Convicted in 1979 of being a member of an armed gang, Battisti escaped from a prison near Rome two years later and fled to Mexico via France.

He was subsequently convicted in absentia of having personally killed two members of Italy's police forces, taking part in the murder of a butcher, and having helped plan the slaying of a jeweller who died in a shoot-out which left his 14-year-old son in a wheelchair.

"I hope that after 40 years, justice will finally be done and that the doors of prison will open to let in an assassin," said Debora Serracchiani, president of the Friuli Venezia region, where the butcher, Antonio Santoro, was killed in 1978.

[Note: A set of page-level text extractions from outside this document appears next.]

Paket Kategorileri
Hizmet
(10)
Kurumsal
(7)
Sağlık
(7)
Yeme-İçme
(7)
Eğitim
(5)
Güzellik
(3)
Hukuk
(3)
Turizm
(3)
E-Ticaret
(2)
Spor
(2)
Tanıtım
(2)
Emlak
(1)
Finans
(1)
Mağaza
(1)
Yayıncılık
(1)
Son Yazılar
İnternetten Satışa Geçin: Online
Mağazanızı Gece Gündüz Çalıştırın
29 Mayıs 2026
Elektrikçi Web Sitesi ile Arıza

After a spell in Mexico, Battisti moved in 1990 to Paris, where he was able to pursue his writing career, safe from the risk of being extradited.

France at the time routinely rejected requests for the repatriation of leftists convicted of violent crimes during Italy's so-called Years of Lead.

That was a period spanning the 1970s and early 1980s that was marked by political bombings, kidnappings and killings carried out by extreme left and right groups.

- Last-ditch reprieve -

France's policy reflected the concerns of then president Francois Mitterrand over Italy's anti-terrorism legislation and the use of witnesses guaranteed protection to obtain convictions.

Under pressure from Italy, France eventually abandoned the so-called Mitterrand doctrine, and was on the verge of handing Battisti back in 2004 when he skipped bail and fled to Brazil.

There he lived clandestinely until his 2007 arrest in Rio de Janeiro. He subsequently spent four years in custody while his fate was debated by politicians and the courts.

An attempt by the left-wing government of the time to give him political refugee status was quashed but the final decision on whether or not Battisti was extradited was left with the president.

On January 31, 2010, hours before the end of his time in office, Lula ruled that Battisti should not be sent back to Italy.

In June 2011, the supreme court upheld the decision and Battisti was freed, sparking outrage in Italy.

The circumstances of Battisti's latest arrest suggest he was planning to flee to Bolivia.

According to reports, he was in a Bolivian taxi headed for the border and was stopped because he was carrying $5,000 and 2,000 euros in cash, leading to his arrest for attempting to take more than the authorised amount out of the country.

"It is not clear why he was stopped, but I am doing everything I can to get him released," his lawyer, Igor Sant'Anna Tamasauskaswas, was quoted as saying by Italian media.